Neurologic symptoms include the following:

  • Headache - Most prevalent symptom

  • Nausea or vomiting - Present in both the prodromal and active stages of the infection

  • Confusion

  • Focal neurologic deficits - Sensory or motor loss (relatively low prevalence of focal deficits)

  • Seizures – Reported in roughly 50% of patients (most often generalized tonic-clonic with occasional partial complex seizures)

  • Somnolence

  • Neck stiffness

  • Malaise and weakness

  • Cranial nerve palsies - Often developing either directly from the disease or secondary to elevated CSF pressure (nerves most commonly affected are VI, VII, and occasionally XII)

  • Photophobia

  • Autonomic disturbances (eg, sialorrhea)

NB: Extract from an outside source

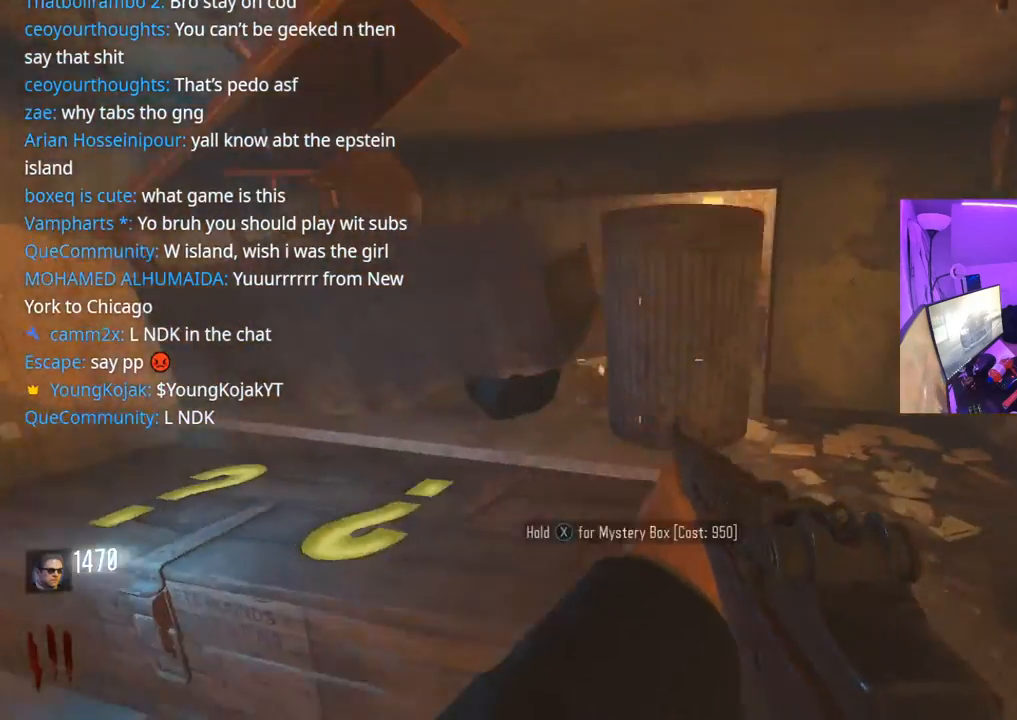
{"buttons": [], "left_stick": "up", "right_stick": "center", "events": [[33, "right_stick", "up-right"], [50, "left_stick", "up-right"], [167, "right_stick", "center"], [183, "L3", "down"], [217, "right_stick", "left"], [383, "L3", "up"], [400, "left_stick", "up"], [450, "right_stick", "center"]]}
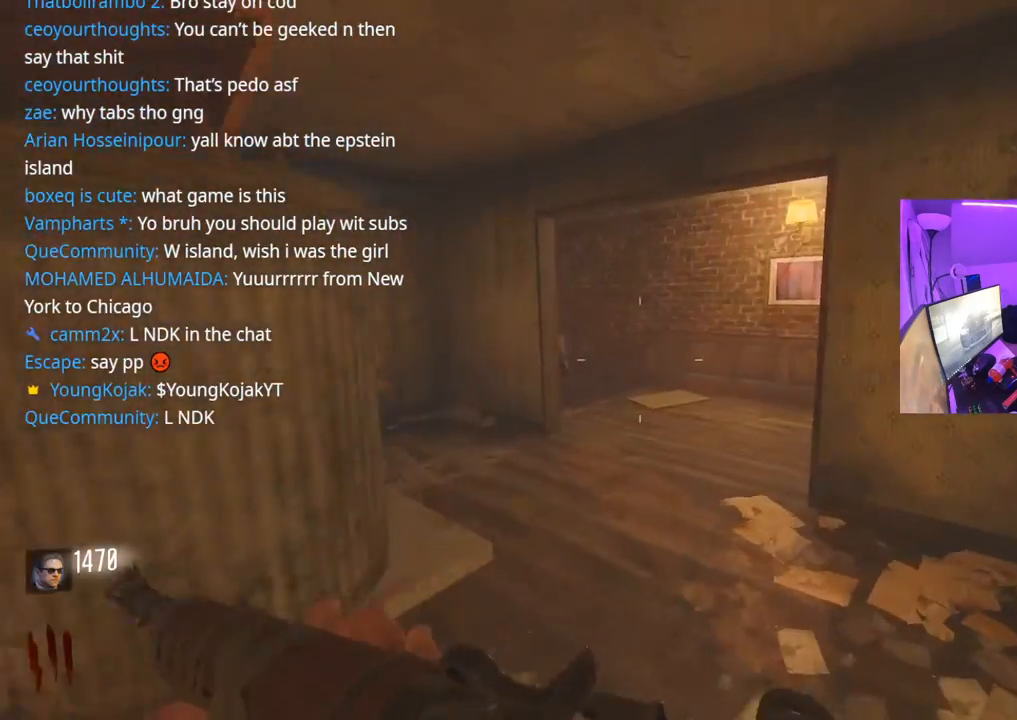
{"buttons": [], "left_stick": "up", "right_stick": "left", "events": [[183, "right_stick", "down-left"], [333, "right_stick", "center"], [483, "right_stick", "left"]]}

Other associated symptoms include the following:

  • Fever - Almost invariably present at some point

  • Chills

  • Abdominal pain

  • Diarrhea

  • Sore throat

  • Arthralgia or myalgia

  • Respiratory difficulty

The following are other important factors to consider in the patient’s history:

  • Social history

  • Recent travel to endemic areas

  • Outdoor exposure history

  • Work related to the care of horses or work located in marshes

  • Recent insect bites

  • Work or home in areas with high mosquito counts


Physical Examinations

The physical examination for EEE also is nonspecific, yielding findings similar to those seen with many other encephalitides.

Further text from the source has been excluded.